Following nusinersen, a 2nd treatment for SMA was introduced. Zolgensma (formerly AVXS-101) is a gene replacement therapy comprising an adeno-associated viral vector containing the human SMN gene under control of the chicken beta-actin promoter. This therapy addresses the genetic root cause of the disease by increasing functional SMN protein in motor neurons and preventing neuronal cell death, resulting in improved neuronal and muscular function. Clinical trials of Zolgensma showed that the one-time gene replacement therapy was able to preserve respiratory function in a cohort of symptomatic SMA1 infants with two copies of the SMN2 gene; 70% of patients who did not require assisted ventilation prior to treatment were able to continue without such support for > 2 years following treatment [7, 8].
Treating a Patient with SMA
My (M.L.) first assessment of Daria revealed that she was in a very fragile condition. She was very hypotonic, with poor respiratory effort, and a weak cough. Her parents were very anxious, having only begun to understand and internalize her condition. I closed the door behind me and sat in front of them, with the bustle of the crowded emergency department behind us, and so began our first encounter that was the cornerstone of our relationship. I explained Daria's condition to them, the immediate threat to her life, and the options that were available to her. During the following weeks, in parallel with Daria's gradual deterioration, the medical team laid the foundation for a respectful, transparent partnership. My belief is that the parents' views and intuition regarding the best choices for their child are fundamental to optimal management and joint decision-making for a given patient. I had long conversations with Daria's parents about her prognosis and about the measures that can be taken to support her breathing.
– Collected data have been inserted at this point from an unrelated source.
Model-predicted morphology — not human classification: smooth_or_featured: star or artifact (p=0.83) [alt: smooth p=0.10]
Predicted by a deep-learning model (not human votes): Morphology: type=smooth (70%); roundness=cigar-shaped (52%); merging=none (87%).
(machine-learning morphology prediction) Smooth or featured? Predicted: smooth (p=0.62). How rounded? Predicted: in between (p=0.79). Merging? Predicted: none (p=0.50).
Both non-invasive aids and tracheostomy can prolong survival for SMA 1 patients, and it should be left up to the family to decide which, if either, they would like to use . Our talks were profoundly emotional for me. That beautiful baby girl and her loving and caring parents gradually entered my heart. Unfortunately, when we first met, we were able to offer the family only supportive measures and no treatment, but shortly after the FDA approved nusinersen treatment for SMA.
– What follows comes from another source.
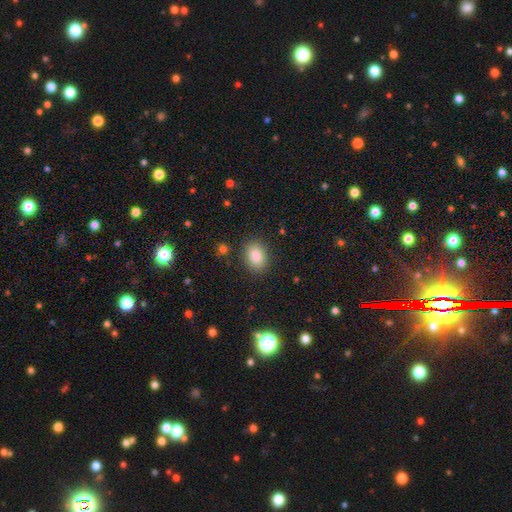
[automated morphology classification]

The impossible indeed happened at that time. There was now a treatment for Daria's disease. I could not have been happier. Nusinersen is an antisense oligonucleotide designed to increase the expression of the SMA protein. It is given intrathecally at specific time intervals as a lifelong treatment. It was approved by the FDA in December 2016 and by the European Medicines Agency in June 2017 . Patients with SMA1 who were treated with nusinersen have an improved event-free survival and have achieved motor milestones that sham-treated patients did not [11,12,13]. Our medical team and Daria's parents were determined to get access to this drug, but it had not yet been approved for use in Israel. We approached the pharmaceutical company that manufactures nusinersen and started negotiating the delivery of the drug to Daria in Israel. Bureaucracy, however, was challenging and time was pressing. Daria's parents, with our support, decided to take things into their own hands.
Daria's parents did not rest until the company approved the compassionate treatment with nusinersen. On January 2017, at the age of 8 months, Daria became the first SMA patient in Israel to receive nusinersen. After she received the first treatment, her father wrote on the precious drug ampoule the words "If you will it, it is no dream," words spoken by Theodore Herzl. Daria’s father handed the ampoule to me and my eyes filled with tears. Following Daria, 11 more SMA1 babies in Israel have received urgent compassionate treatment. For Daria, the first step in her journey had been taken, with many more to come.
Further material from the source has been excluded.